精神科病院への強制入院には、この医療保護入院に対比されるものに「措置入院」(29条)があります。これは、自傷他害(自身を傷つけたり他人に害を及ぼす)のおそれがある場合に、保健所長を経由した申請や、警察・検察官の通報により一方的に入院させるものですが、その際には「2人以上の指定医の診察」を受けます。そして「入院させなければ自傷他害のおそれがあることについて各指定医の診察の結果が一致しなければならない」とする、人権擁護や犯罪防止の見地からもきわめて厳格なものとなっています。
このほかに、急速性を要する強制措置としての「緊急入院」(29条の2)・「応急入院」(33条の4)の制度がありますが、いずれも72時間の時間制限がついています。
ちなみに、「任意入院」(22条の3)といって、本人が任意に同意して自ら入院することは可能です。そして退院の申出をすれば退院させなければならないとされています(22条の4)。
さて、あなたがご覧になって、友人のA女に自傷他害のおそれなど論外であるのならば、指定医の判定も当然適正であるべきと思います。しかし、措置入院の場合と違って、医療保護入院は単独の指定医が判定します。また、その指定医が経営に関与する精神科病院へ入院させることになります。保護者(一人息子B男)の関係者や指定医(病院)の関係者で違法ななれ合いを生じ、「精神保健福祉法」の制度の仮面の下にA女への人権侵害の犯罪が敢行されるおそれがないではありません。早急に法律事務所に相談し、指導を受けてください。
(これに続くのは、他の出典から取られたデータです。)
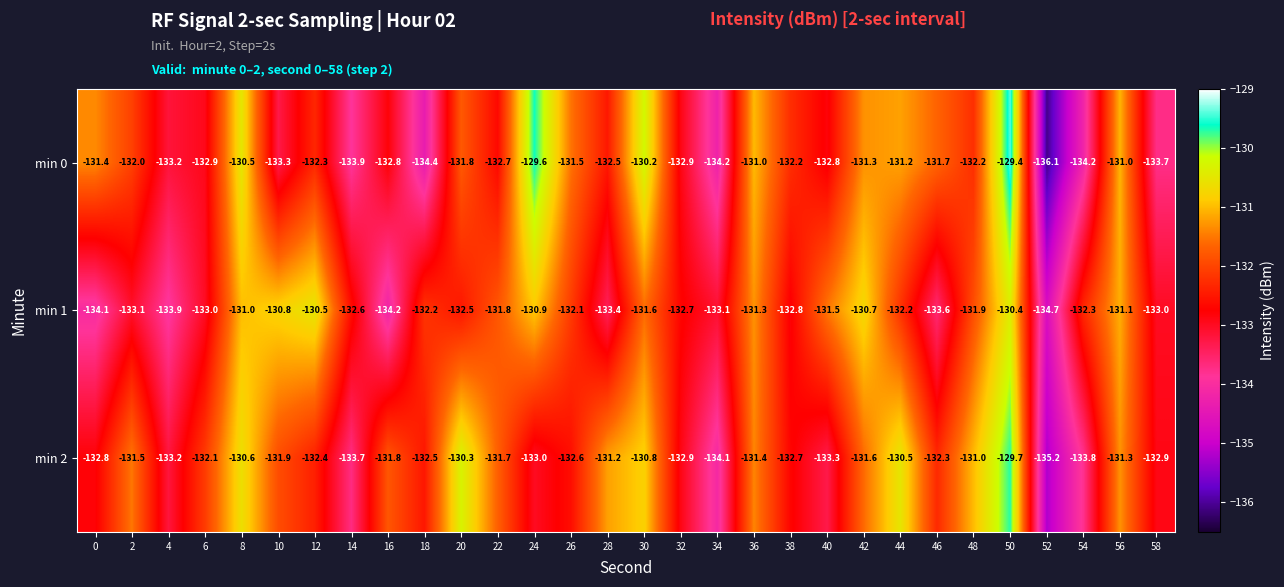

Which series has the largest total across all categories?

min 2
それからもう一つ。都道府県や政令都市には、その区域内の精神科病院を監督するとともに、精神科問題について住民の相談にのってくれる組織(たとえば兵庫県なら「精神保健福祉センター」、神戸市なら「心の健康センター」)があります。この組織に相談し協力を求めることも心得ごとです。また、この組織は、精神医療審査会という審査機関の事務局でもあり、相談が審査会にかけられると、複数の医師からなる委員が慎重な審査を行うものとされています。